1. An isolated Streptococcus dimeric (Streptococcus) -specific phage lysin comprising 2 Streptococcus-specific phage lysin monomers covalently linked to each other, wherein the killing activity of the dimer against one or more Streptococcus bacteria is higher than the killing activity of any of the Streptococcus-specific phage lysin monomers, wherein the lysin monomers are selected from the group consisting of: a mutant Cpl 1-1 lysin having an amino acid sequence as shown in SEQ ID NO 1 and being mutated to a mutant Cpl 1-1 lysin which does not have a Cys residue within the first 45 residues of said lysin and comprises a Cys residue between the 14 and 20 amino acids from the C-terminus, a mutant Cpl-1 lysin consisting of the amino acid sequence shown in SEQ ID NO 3, a mutant Pal lysin having an amino acid sequence as shown in SEQ ID NO 5 and being mutated to a mutant Pal lysin comprising a Cys residue between the 14 and 20 amino acids from the C-terminus, and a mutant Pal lysin consisting of the amino acid sequence shown in SEQ ID NO 6.

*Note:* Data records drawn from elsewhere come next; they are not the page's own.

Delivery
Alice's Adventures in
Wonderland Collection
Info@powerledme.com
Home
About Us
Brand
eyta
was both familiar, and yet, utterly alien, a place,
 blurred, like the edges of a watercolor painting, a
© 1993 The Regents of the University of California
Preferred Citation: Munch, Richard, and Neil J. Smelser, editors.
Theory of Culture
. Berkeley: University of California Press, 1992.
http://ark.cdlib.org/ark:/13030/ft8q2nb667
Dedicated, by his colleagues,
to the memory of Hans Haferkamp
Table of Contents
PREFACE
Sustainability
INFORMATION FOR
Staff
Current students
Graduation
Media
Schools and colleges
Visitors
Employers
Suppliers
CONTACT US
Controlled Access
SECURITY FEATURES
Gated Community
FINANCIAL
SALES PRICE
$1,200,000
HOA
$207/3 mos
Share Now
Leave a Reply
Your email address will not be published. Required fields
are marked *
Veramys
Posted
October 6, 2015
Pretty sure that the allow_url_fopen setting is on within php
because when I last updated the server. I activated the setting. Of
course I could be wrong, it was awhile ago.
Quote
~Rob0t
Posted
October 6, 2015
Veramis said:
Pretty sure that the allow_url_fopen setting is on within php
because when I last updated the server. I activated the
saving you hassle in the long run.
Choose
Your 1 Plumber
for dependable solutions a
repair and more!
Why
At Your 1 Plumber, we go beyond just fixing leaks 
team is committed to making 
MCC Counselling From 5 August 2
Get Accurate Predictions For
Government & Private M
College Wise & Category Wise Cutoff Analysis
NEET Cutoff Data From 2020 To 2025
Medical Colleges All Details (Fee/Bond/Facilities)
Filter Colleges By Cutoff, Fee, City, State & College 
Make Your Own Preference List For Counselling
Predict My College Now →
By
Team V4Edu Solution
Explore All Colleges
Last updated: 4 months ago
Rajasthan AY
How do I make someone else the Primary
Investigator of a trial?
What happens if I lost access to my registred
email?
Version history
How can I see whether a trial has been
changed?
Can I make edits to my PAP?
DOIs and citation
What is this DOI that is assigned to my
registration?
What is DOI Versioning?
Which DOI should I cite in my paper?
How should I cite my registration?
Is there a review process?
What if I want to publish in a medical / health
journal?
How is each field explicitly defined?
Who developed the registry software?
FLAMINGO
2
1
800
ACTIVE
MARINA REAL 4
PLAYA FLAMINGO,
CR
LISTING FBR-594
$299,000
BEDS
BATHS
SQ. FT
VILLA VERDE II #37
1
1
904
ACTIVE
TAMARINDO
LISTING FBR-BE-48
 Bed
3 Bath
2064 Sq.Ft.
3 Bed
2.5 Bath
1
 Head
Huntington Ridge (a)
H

2. The lysin of claim 1, wherein said lysin monomers are chemically cross-linked to each other.

3. The lysin of claim 2, wherein said lysin monomers are covalently linked to each other by disulfide bonds.

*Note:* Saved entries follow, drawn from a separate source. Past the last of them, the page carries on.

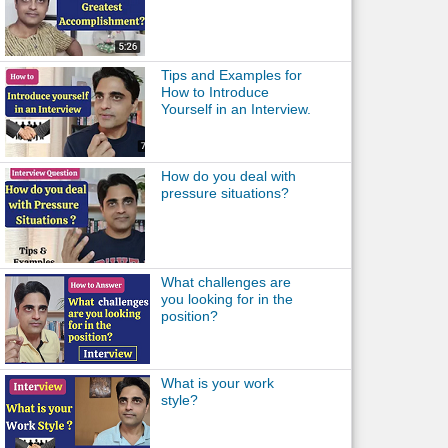
Tips and Examples for
How to Introduce
Yourself in an Interview.
How do you deal with
pressure situations?
What challenges are
you looking for in the
position?
What is your work
style?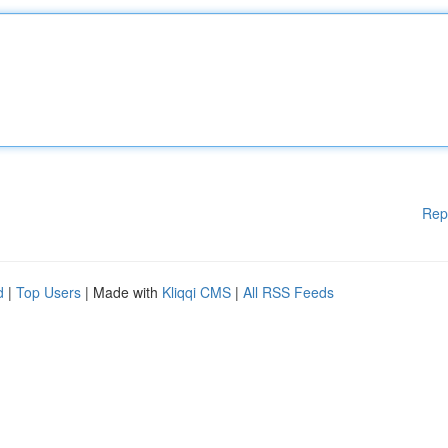
Rep
d
|
Top Users
| Made with
Kliqqi CMS
|
All RSS Feeds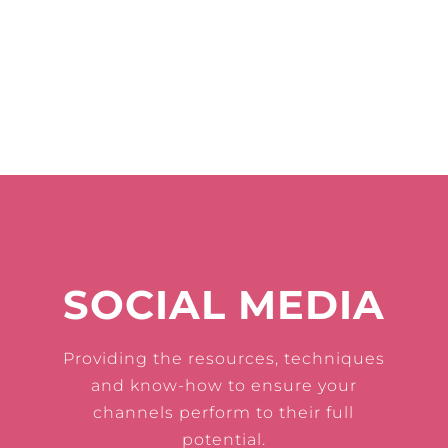
SOCIAL MEDIA
Providing the resources, techniques
and know-how to ensure your
channels perform to their full
potential.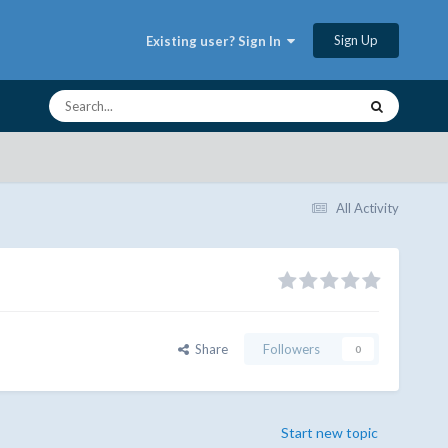
Sign Up
Existing user? Sign In
All Activity
Share
Followers
0
Start new topic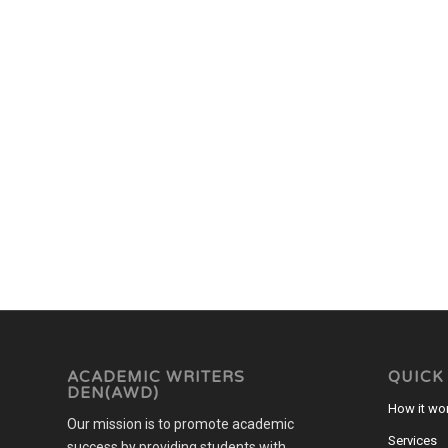
ACADEMIC WRITERS
QUICK
DEN(AWD)
How it wo
Our mission is to promote academic
Services
success by providing students with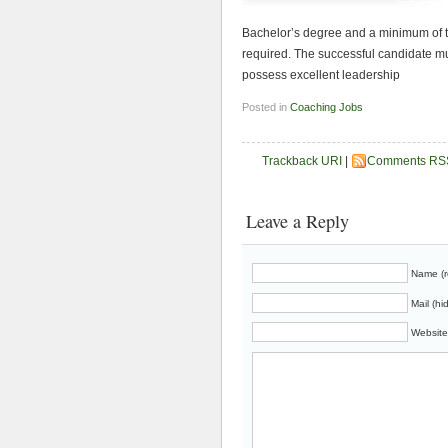
Bachelor’s degree and a minimum of t
required. The successful candidate m
possess excellent leadership
Posted in
Coaching Jobs
Trackback URI
|
Comments RS
Leave a Reply
Name (r
Mail (hi
Website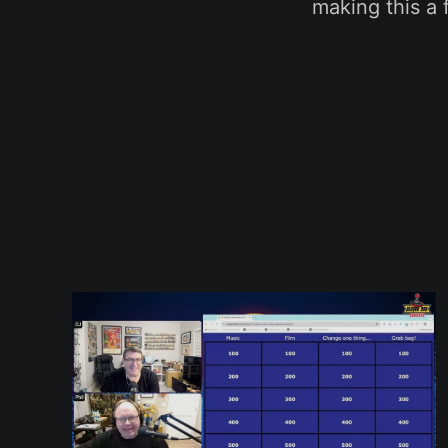
making this a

4. A lysin according to any one of claims 1-3, having killing activity against Streptococcus pneumoniae (Streptococcus pneumoniae).

5. The lysin of claim 1, wherein one or more lysin monomers is Cpl-1^C45S,D324COr Pal^D280C。

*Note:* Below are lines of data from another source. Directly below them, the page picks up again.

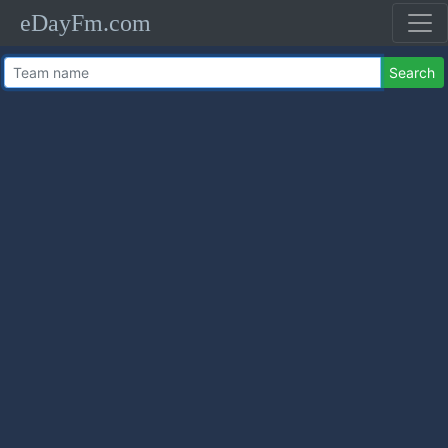
eDayFm.com
Search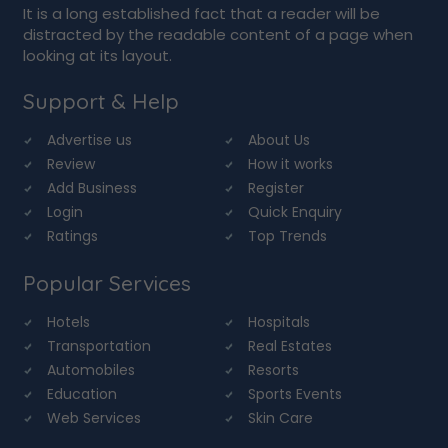
It is a long established fact that a reader will be
distracted by the readable content of a page when
looking at its layout.
Support & Help
Advertise us
About Us
Review
How it works
Add Business
Register
Login
Quick Enquiry
Ratings
Top Trends
Popular Services
Hotels
Hospitals
Transportation
Real Estates
Automobiles
Resorts
Education
Sports Events
Web Services
Skin Care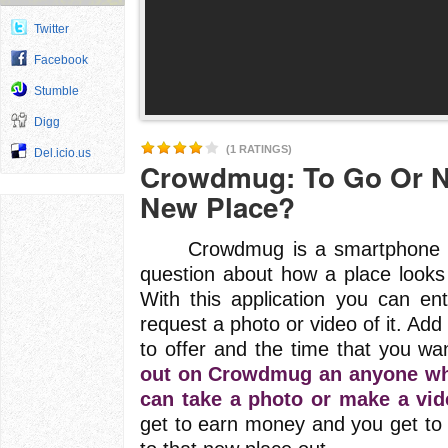
Twitter
Facebook
Stumble
Digg
(1 RATINGS)
Del.icio.us
Crowdmug: To Go Or N
New Place?
Crowdmug is a smartphone appl
question about how a place looks
With this application you can e
request a photo or video of it. Add
to offer and the time that you wan
out on Crowdmug an anyone who 
can take a photo or make a vid
get to earn money and you get to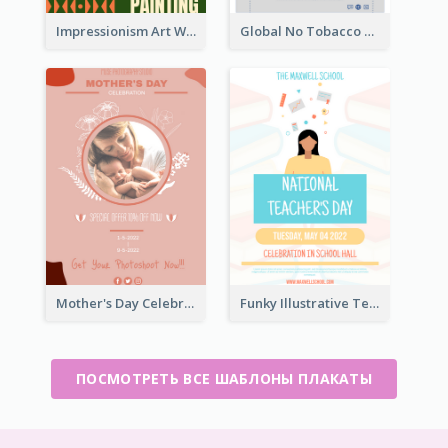
Impressionism Art Workshop Poster
Global No Tobacco Day Poster
Mother's Day Celebration Poster
Funky Illustrative Teacher's Day Poster Design
ПОСМОТРЕТЬ ВСЕ ШАБЛОНЫ ПЛАКАТЫ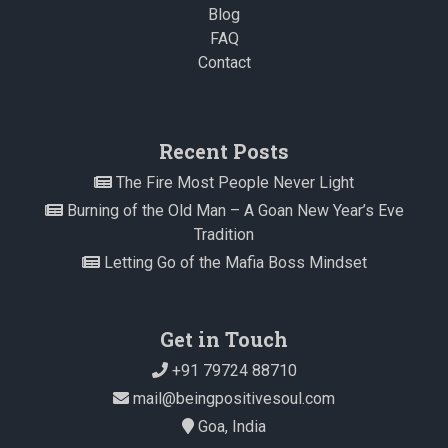
Blog
FAQ
Contact
Recent Posts
The Fire Most People Never Light
Burning of the Old Man – A Goan New Year’s Eve
Tradition
Letting Go of the Mafia Boss Mindset
Get in Touch
+91 79724 88710
mail@beingpositivesoul.com
Goa, India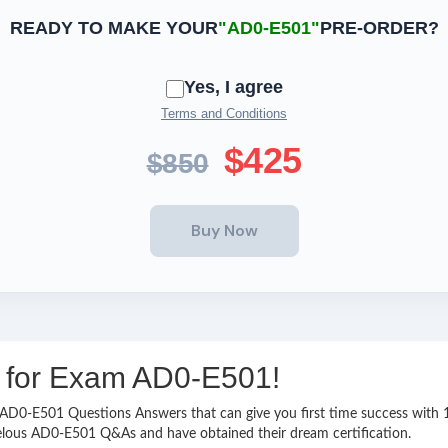
READY TO MAKE YOUR
"AD0-E501"
PRE-ORDER?
Yes, I agree
Terms and Conditions
$425
$850
ng for Exam AD0-E501!
sy AD0-E501 Questions Answers that can give you first time success wi
velous AD0-E501 Q&As and have obtained their dream certification.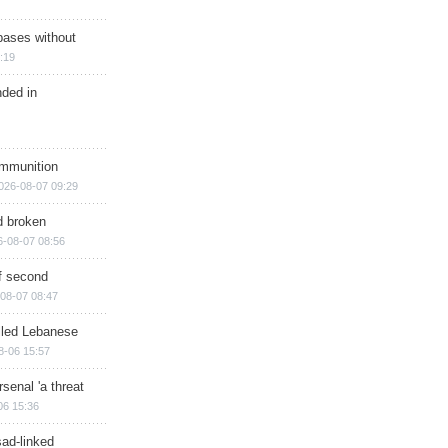
bases without
:19
nded in
ammunition
026-08-07 09:29
d broken
6-08-07 08:56
of second
08-07 08:47
illed Lebanese
8-06 15:57
senal 'a threat
06 15:36
sad-linked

6. Use of a composition comprising a therapeutically effective amount of a lysin of any one of claims 1-5 in the manufacture of a medicament for treating a mammal having a disease or condition caused by streptococcal infection.

7. The use of claim 6, wherein the infection is caused by Streptococcus pneumoniae (Streptococcus pneumoniae).

8. The use of claim 6, wherein the disease or condition is one or more selected from the group consisting of: bacteremia, meningitis, pneumonia, otitis media and sinusitis.

9. Use of a composition comprising a therapeutically effective amount of a lysin of any of claims 1-5 in the preparation of a medicament for decolonizing streptococcus in a mammal having or at risk of a disease or condition caused by a streptococcal infection.

10. The use of claim 9, wherein the infection is caused by Streptococcus pneumoniae (Streptococcus pneumoniae).

11. A pharmaceutical composition comprising a therapeutically effective amount of a dimeric lysin of any of claims 1-5, and a pharmaceutically acceptable carrier.

12. An anti-microbial composition for cleaning or decontaminating porous or non-porous surfaces, comprising a dimeric lysin according to any one of claims 1-5.

13. A method of decontaminating an inanimate surface suspected of containing infectious bacteria, comprising treating the surface with a bactericidally or fungistatically effective amount of the composition of claim 12.